El Maestro no respondió nada. Se levantó, llevó al discípulo a un cuarto muy oscuro y dijo: "Hay un martillo en la esquina de esta habitación”. El cuarto era tan sombrío que el discípulo no podía ver nada incluso abriendo sus ojos tanto como le fue posible; entonces le dijo a su Maestro que no podía ver nada.
Luego el Maestro encendió una vela. A la luz de la vela, vieron el martillo en la esquina de la habitación. El Maestro le dijo a su discípulo: "¿Es que algo no existe simplemente porque no puedes verlo?" Las palabras entonces golpearon al discípulo, que comprendió de pronto. Después de eso, practicó la cultivación de modo diligente.
Esta historia tiene implicaciones profundas. Piensen en esto: Como seres vivos en la oscuridad y el caos, ¿realmente comprendemos nuestro cuerpo, nuestra vida y el Universo? Si persistimos en nuestra manera tradicional de pensar y nos negamos a admitir las cosas que no podemos ver, no demostramos un espíritu científico.

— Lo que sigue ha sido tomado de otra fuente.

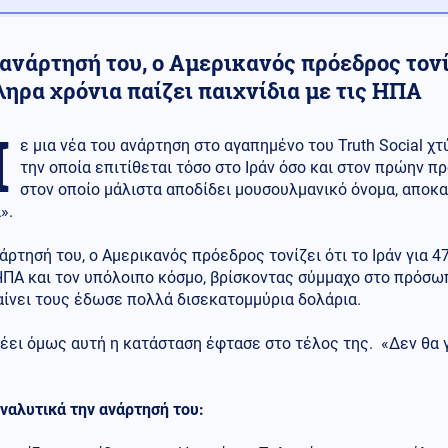
ανάρτησή του, ο Αμερικανός πρόεδρος τονίζ
ηρα χρόνια παίζει παιχνίδια με τις ΗΠΑ
Μ
ε μια νέα του ανάρτηση στο αγαπημένο του Truth Social χ
την οποία επιτίθεται τόσο στο Ιράν όσο και στον πρώην 
στον οποίο μάλιστα αποδίδει μουσουλμανικό όνομα, απο
».
άρτησή του, ο Αμερικανός πρόεδρος τονίζει ότι το Ιράν για 4
ΗΠΑ και τον υπόλοιπο κόσμο, βρίσκοντας σύμμαχο στο πρόσω
αίνει τους έδωσε πολλά δισεκατομμύρια δολάρια.
ει όμως αυτή η κατάσταση έφτασε στο τέλος της. «Δεν θα γ
ναλυτικά την ανάρτησή του:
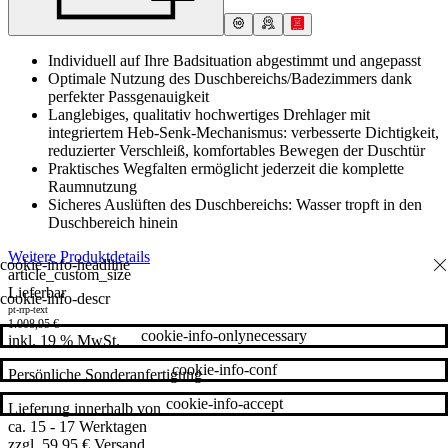
Individuell auf Ihre Badsituation abgestimmt und angepasst
Optimale Nutzung des Duschbereichs/Badezimmers dank
perfekter Passgenauigkeit
Langlebiges, qualitativ hochwertiges Drehlager mit
integriertem Heb-Senk-Mechanismus: verbesserte Dichtigkeit,
reduzierter Verschleiß, komfortables Bewegen der Duschtür
Praktisches Wegfalten ermöglicht jederzeit die komplette
Raumnutzung
Sicheres Auslüften des Duschbereichs: Wasser tropft in den
Duschbereich hinein
Weitere Produktdetails
article_custom_size
Lieferbar
cookie-info-descr
pt-rrp-text
1.008,95
€
cookie-info-onlynecessary
inkl. 19 % MwSt.
cookie-info-conf
Persönliche Sonderanfertigung
cookie-info-accept
Lieferung innerhalb von
ca. 15 - 17 Werktagen
zzgl. 59,95 € Versand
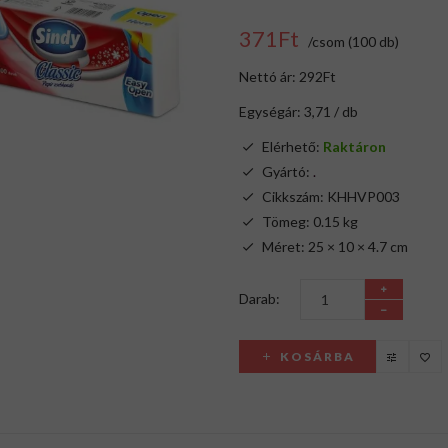
371Ft
/csom (100 db)
Nettó ár: 292Ft
Egységár: 3,71 / db
Elérhető:
Raktáron
Gyártó:
.
Cikkszám: KHHVP003
Tömeg: 0.15 kg
Méret: 25 × 10 × 4.7 cm
Darab:
KOSÁRBA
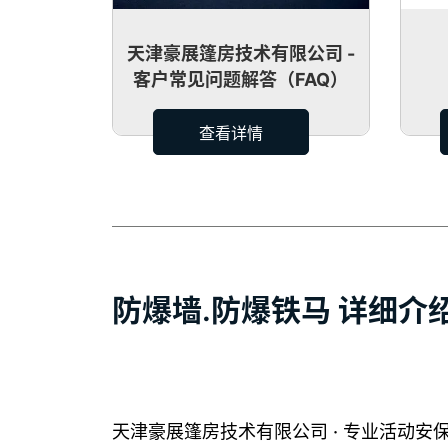
天津豪展篷房技术有限公司 -
客户常见问题解答（FAQ）
查看详情
防爆墙.防爆铁马 详细介
天津豪展篷房技术有限公司 · 专业活动安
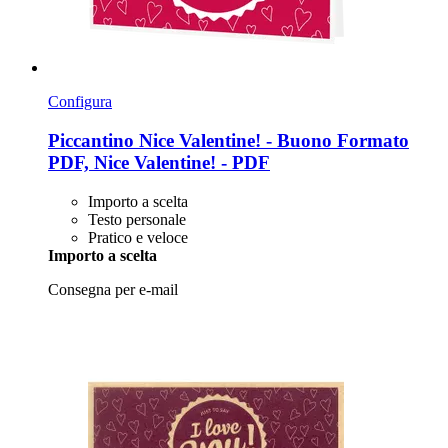
Configura
Piccantino
Nice Valentine! -​ Buono Formato
PDF, Nice Valentine! -​ PDF
Importo a scelta
Testo personale
Pratico e veloce
Importo a scelta
Consegna per e-mail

Debemos comprender que el hecho de que las cosas que no pueden ser explicadas por nuestra ciencia moderna, empírica y poco desarrollada, no significa necesariamente que no existan.
La inmensa y profunda cultura de la cultivación taoísta y budista aportó miles de años de brillante civilización. Es también un camino luminoso que se nos dejó para poder eliminar la insensatez y la ignorancia y poder caminar hacia la rectificación de nuestra comprensión del Universo.